*** Opening Task input ***
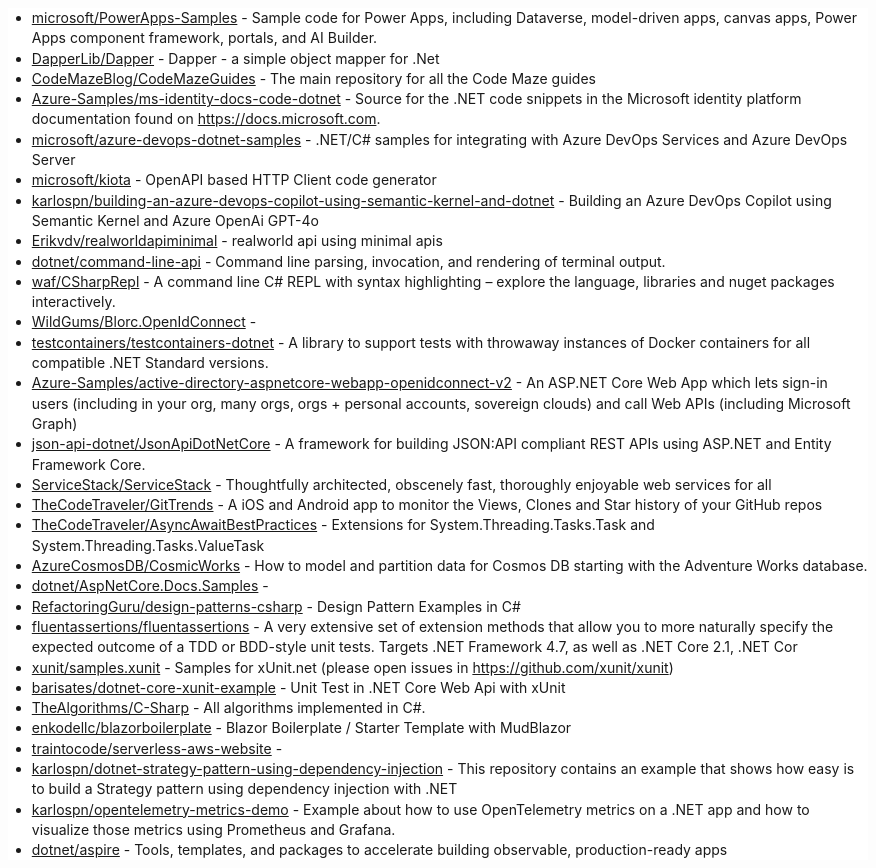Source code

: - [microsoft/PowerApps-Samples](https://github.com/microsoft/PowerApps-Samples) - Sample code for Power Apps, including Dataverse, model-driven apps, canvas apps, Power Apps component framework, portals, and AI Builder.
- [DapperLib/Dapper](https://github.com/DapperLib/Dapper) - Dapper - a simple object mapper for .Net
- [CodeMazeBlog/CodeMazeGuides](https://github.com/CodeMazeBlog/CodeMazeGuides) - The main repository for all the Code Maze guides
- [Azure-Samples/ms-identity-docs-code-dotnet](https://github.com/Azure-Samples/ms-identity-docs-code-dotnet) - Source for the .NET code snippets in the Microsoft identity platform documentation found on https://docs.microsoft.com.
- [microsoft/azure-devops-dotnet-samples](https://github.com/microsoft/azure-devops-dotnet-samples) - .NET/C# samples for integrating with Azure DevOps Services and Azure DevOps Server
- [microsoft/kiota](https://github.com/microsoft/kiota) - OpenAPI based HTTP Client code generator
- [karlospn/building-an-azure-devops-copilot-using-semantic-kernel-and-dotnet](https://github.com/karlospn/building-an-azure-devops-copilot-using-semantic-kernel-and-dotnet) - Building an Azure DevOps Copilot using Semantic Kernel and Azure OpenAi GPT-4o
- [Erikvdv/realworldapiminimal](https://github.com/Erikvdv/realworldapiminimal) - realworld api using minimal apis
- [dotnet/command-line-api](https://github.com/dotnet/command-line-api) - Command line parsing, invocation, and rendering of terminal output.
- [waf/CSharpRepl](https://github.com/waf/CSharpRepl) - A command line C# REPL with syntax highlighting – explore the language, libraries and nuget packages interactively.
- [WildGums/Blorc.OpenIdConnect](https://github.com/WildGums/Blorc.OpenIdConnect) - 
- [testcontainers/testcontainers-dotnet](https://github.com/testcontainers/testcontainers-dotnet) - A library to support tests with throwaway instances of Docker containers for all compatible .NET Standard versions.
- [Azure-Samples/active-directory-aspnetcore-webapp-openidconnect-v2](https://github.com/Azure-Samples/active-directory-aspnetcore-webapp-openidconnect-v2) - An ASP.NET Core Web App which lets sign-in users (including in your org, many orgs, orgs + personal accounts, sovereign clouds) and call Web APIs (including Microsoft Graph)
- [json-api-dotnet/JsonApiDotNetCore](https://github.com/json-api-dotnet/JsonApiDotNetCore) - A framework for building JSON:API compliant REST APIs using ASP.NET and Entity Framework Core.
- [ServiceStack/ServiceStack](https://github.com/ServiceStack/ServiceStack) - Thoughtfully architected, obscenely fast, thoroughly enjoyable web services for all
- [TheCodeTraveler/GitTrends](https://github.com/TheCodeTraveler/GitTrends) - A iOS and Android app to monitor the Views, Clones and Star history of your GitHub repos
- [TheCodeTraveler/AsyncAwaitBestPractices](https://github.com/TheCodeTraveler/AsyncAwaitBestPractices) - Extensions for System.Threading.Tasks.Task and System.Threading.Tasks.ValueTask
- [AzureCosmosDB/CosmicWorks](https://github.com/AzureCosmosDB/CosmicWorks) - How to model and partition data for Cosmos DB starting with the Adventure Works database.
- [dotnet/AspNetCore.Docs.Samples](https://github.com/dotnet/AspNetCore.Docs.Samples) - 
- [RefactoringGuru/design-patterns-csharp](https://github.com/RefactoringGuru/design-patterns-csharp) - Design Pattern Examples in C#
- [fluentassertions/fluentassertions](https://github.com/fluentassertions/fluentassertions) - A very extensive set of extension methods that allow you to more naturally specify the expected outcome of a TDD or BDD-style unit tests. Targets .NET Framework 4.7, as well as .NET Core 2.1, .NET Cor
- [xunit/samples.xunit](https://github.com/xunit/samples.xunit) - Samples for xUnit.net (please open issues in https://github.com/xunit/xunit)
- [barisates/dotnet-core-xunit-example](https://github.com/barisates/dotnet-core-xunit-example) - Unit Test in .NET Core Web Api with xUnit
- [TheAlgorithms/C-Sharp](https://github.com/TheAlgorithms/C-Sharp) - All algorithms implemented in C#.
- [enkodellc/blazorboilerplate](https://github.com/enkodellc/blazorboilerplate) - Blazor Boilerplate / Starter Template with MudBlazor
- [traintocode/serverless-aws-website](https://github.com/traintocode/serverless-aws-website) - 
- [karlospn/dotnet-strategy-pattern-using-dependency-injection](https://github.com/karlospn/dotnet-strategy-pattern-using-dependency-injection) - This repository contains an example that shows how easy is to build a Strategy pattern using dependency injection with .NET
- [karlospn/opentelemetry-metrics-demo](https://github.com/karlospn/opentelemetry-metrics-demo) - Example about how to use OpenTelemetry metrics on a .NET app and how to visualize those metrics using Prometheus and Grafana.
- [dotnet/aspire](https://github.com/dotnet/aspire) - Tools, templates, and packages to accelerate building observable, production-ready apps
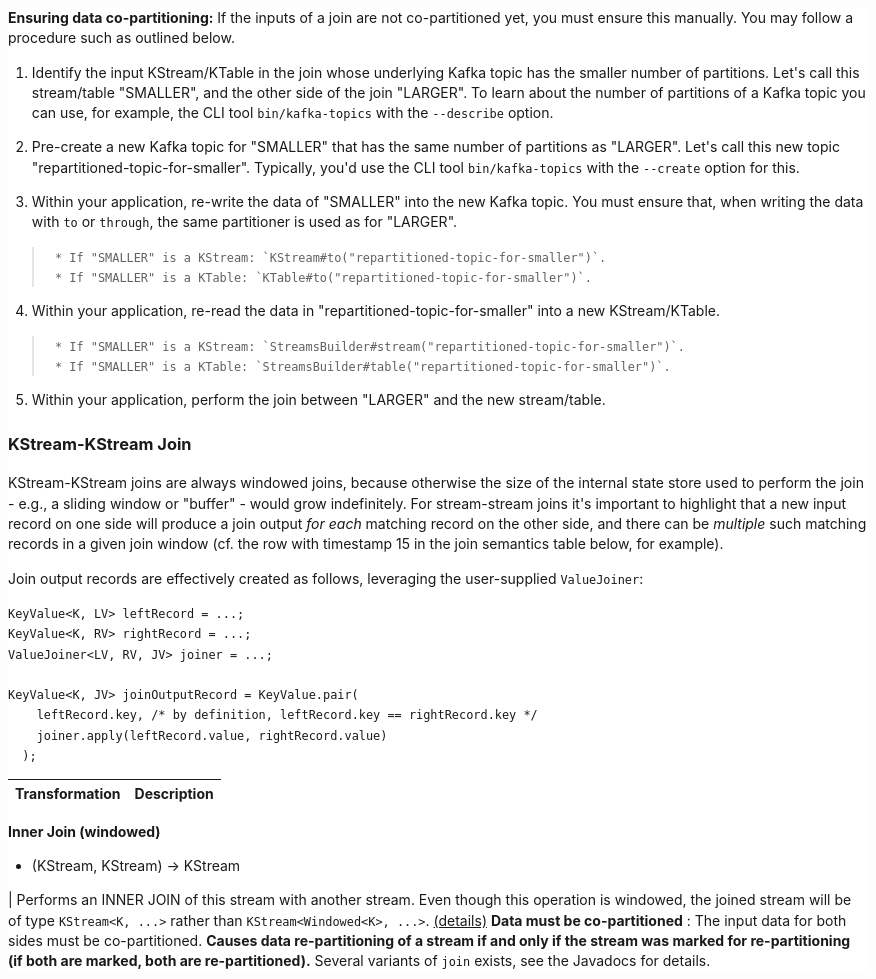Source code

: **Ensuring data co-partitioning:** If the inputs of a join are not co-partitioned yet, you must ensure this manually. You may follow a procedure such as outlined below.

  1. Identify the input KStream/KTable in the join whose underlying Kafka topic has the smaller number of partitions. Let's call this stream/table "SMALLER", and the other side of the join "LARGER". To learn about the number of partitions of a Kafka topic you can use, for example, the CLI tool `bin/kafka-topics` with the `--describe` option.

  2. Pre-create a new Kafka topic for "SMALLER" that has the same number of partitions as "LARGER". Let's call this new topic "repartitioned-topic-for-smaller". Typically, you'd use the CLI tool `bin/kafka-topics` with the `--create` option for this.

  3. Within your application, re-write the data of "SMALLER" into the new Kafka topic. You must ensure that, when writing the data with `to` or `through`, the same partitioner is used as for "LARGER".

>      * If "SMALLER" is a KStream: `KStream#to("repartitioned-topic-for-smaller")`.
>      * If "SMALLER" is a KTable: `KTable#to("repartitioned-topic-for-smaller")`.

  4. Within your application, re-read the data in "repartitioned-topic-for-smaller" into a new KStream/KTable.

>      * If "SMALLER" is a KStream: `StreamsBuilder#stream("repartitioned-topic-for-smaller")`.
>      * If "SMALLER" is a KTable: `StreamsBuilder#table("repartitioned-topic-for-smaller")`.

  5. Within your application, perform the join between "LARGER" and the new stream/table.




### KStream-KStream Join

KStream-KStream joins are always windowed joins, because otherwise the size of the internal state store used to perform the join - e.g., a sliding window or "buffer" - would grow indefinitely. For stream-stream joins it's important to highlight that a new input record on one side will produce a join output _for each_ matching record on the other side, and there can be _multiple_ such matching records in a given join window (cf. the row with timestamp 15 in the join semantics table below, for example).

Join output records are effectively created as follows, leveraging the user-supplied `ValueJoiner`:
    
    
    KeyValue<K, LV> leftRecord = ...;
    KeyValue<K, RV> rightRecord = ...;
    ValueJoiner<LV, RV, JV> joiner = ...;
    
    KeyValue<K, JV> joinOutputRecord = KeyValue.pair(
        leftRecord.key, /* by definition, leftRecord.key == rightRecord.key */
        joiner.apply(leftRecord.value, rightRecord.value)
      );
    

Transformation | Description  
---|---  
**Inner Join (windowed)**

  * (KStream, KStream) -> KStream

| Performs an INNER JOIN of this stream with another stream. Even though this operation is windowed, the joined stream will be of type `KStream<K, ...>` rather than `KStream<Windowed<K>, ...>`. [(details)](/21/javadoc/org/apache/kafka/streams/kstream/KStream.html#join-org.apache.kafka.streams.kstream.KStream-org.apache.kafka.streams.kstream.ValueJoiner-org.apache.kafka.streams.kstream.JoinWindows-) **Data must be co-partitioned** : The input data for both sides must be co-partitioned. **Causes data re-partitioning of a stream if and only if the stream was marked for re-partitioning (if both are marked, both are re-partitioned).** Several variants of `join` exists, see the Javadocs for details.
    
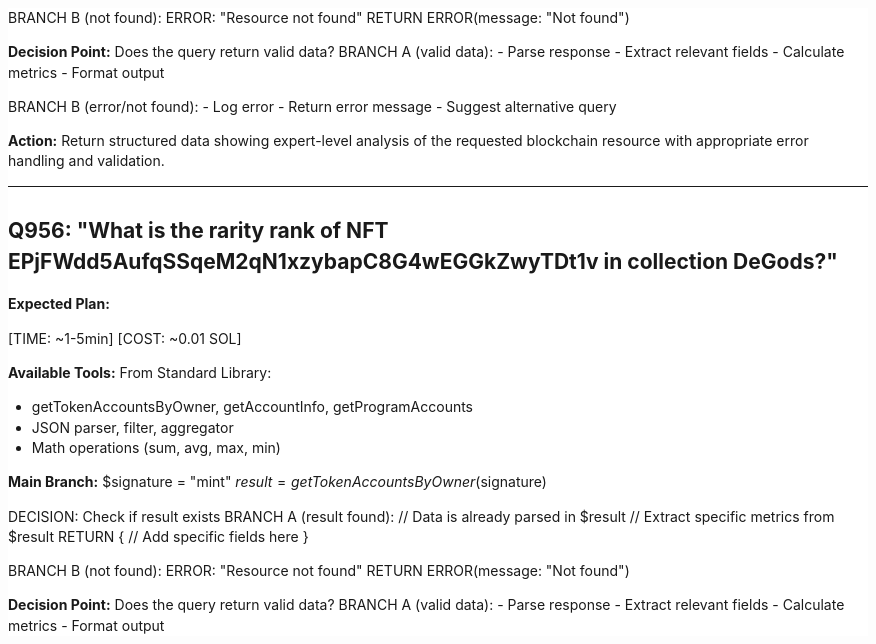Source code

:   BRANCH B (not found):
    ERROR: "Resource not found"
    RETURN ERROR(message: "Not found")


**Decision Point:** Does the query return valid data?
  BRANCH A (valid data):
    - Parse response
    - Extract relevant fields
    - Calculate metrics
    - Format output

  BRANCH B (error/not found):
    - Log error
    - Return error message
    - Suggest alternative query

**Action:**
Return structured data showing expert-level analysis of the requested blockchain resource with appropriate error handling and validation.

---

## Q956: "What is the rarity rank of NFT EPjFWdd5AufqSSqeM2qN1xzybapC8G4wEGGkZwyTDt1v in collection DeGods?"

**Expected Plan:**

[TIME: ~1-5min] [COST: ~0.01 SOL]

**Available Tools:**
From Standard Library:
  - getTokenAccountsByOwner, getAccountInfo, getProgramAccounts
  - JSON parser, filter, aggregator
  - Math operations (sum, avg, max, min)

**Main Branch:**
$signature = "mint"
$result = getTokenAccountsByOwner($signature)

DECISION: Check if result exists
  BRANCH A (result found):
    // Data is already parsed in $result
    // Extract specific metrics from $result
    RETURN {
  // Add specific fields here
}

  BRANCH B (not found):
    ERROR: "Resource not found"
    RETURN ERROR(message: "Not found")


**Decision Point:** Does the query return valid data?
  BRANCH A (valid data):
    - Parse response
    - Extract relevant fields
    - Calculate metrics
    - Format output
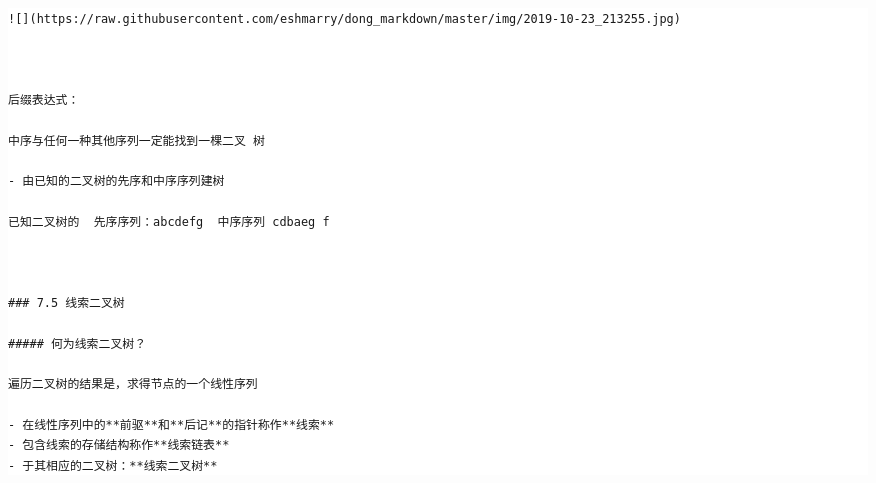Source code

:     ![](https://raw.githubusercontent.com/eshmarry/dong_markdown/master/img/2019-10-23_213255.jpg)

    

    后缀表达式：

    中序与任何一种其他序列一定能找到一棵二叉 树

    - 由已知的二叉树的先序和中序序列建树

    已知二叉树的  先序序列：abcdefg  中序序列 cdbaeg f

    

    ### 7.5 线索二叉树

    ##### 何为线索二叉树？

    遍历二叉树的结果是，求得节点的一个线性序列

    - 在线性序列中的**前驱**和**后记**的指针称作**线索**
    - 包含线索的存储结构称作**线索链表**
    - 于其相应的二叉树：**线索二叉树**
*** Closing Task input ***
Problem description
Starting at the line containing "and AI Builder." and ending with the line containing "found on https://docs.microsoft.com.", rewrite those lines with "repository" renamed to "collection", keeping everything else identical.

Exercise result
: - [microsoft/PowerApps-Samples](https://github.com/microsoft/PowerApps-Samples) - Sample code for Power Apps, including Dataverse, model-driven apps, canvas apps, Power Apps component framework, portals, and AI Builder.
- [DapperLib/Dapper](https://github.com/DapperLib/Dapper) - Dapper - a simple object mapper for .Net
- [CodeMazeBlog/CodeMazeGuides](https://github.com/CodeMazeBlog/CodeMazeGuides) - The main collection for all the Code Maze guides
- [Azure-Samples/ms-identity-docs-code-dotnet](https://github.com/Azure-Samples/ms-identity-docs-code-dotnet) - Source for the .NET code snippets in the Microsoft identity platform documentation found on https://docs.microsoft.com.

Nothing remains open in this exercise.